The script knows how to track any marker. Initially I had noticed such a problem with the 2dcontext markers, and written this tool for that, but the regex didn't include "-" so that I did fix the 2dcontext breakage but didn't see these.

The log output I show below includes all errors. You can now pass an argument to the tool to filter just for one marker type.

(In reply to comment #1)
> Just a note to be careful with such a script - sometime the START and END
> occur on the same line. I've fallen in this trap before.

Yup, I remembered that when I wrote this. I'm using a //g regex instead of line-oriented processing because of that. I've hand-checked at least some of the broken lines and can confirm that they are indeed bugs.
Comment 6 Robin Berjon 2012-10-15 14:53:59 UTC
As of 5918446 this is now correct (or hoped to be) for w3c-html.
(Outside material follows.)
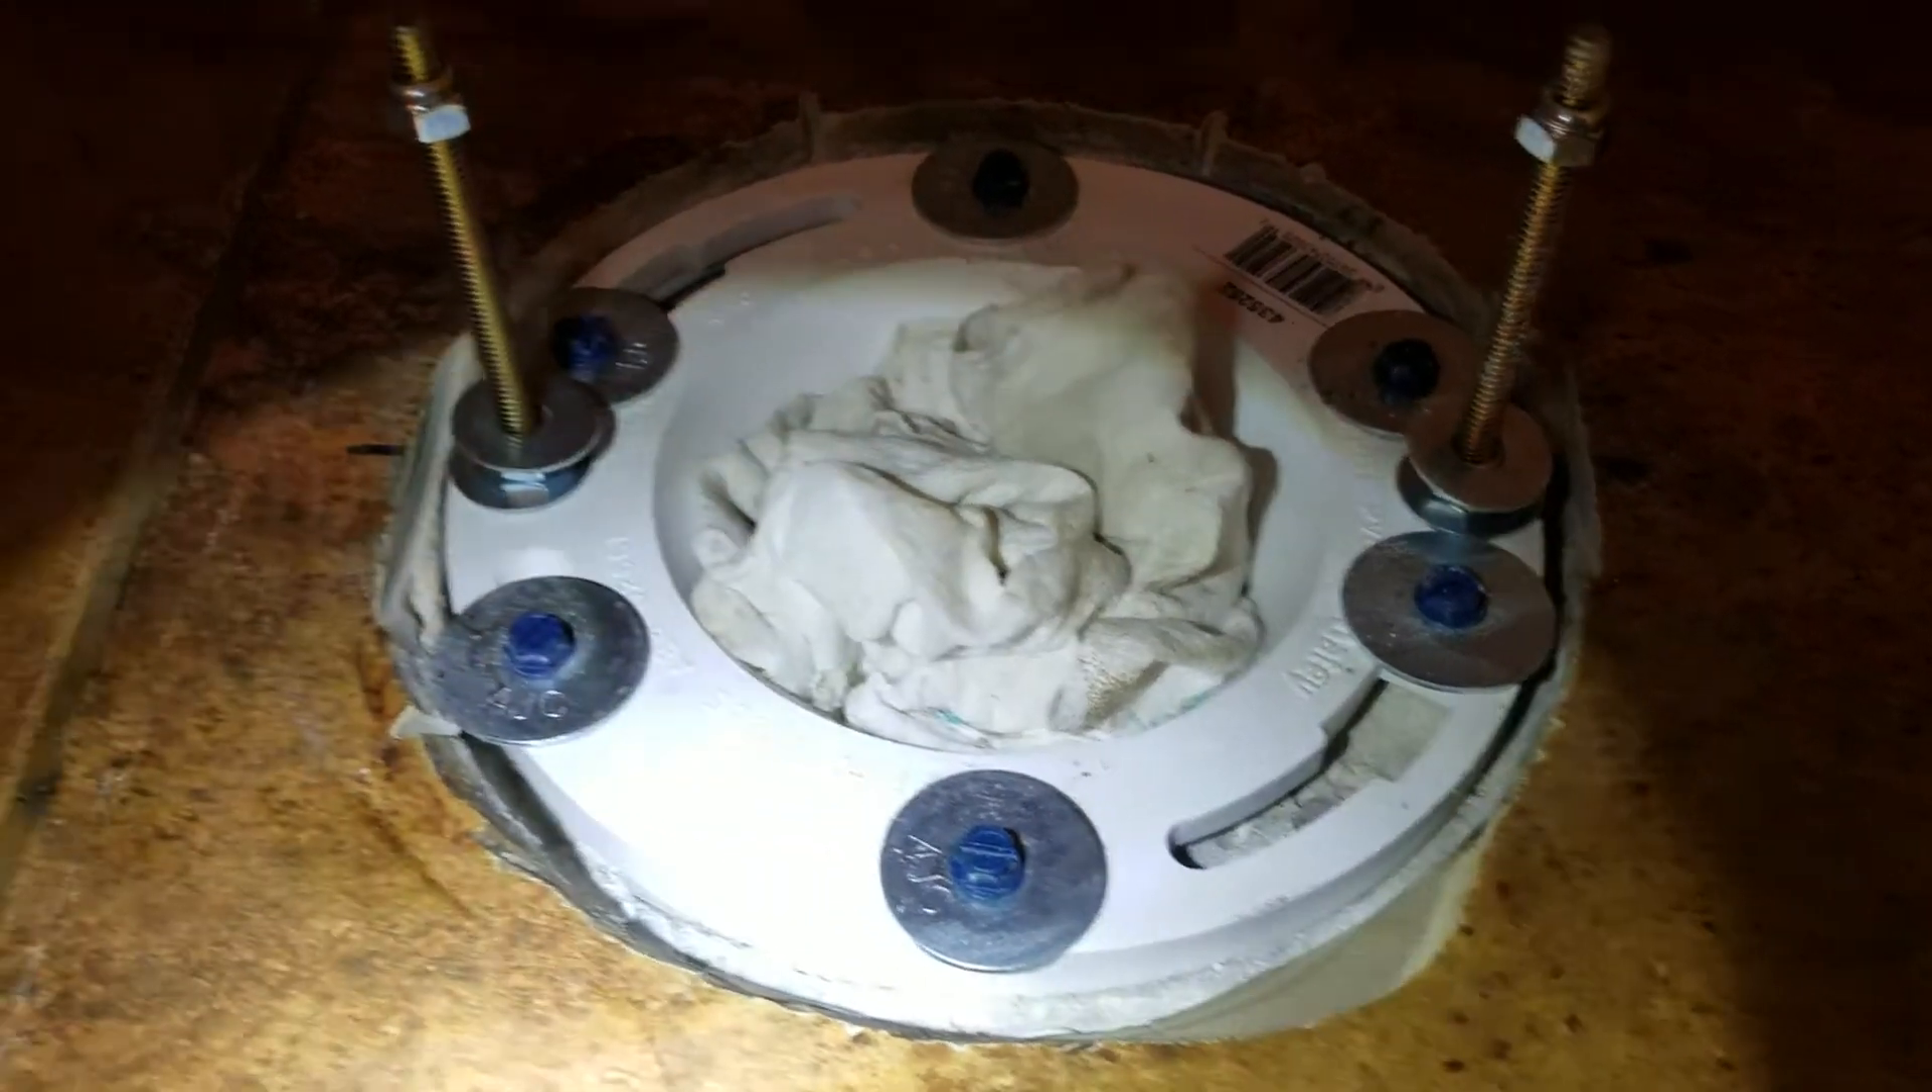So you've got six screws all the way around, six holes, six screws, and so it's mounted to the floor.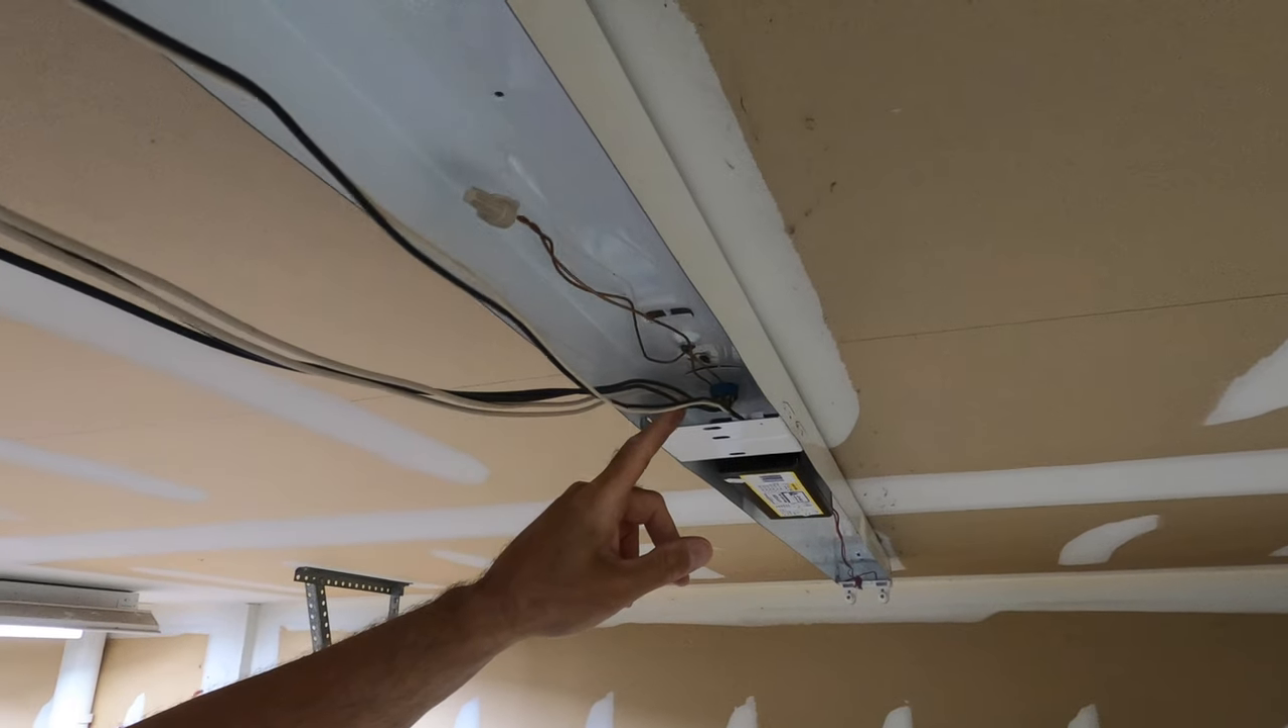Okay so we have our covers off.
Fixing the dev-html problems is a fair bit more work though.
Comment 7 Edward O'Connor 2012-10-15 18:54:13 UTC
When adding or removing START or END directives, the `specedit-specs-at-point' command (in specedit.el) can be helpful: it tells you what specs are active at the current cursor position.
Comment 8 Robin Berjon 2013-02-18 13:52:28 UTC
This is correct for the cases that we care about.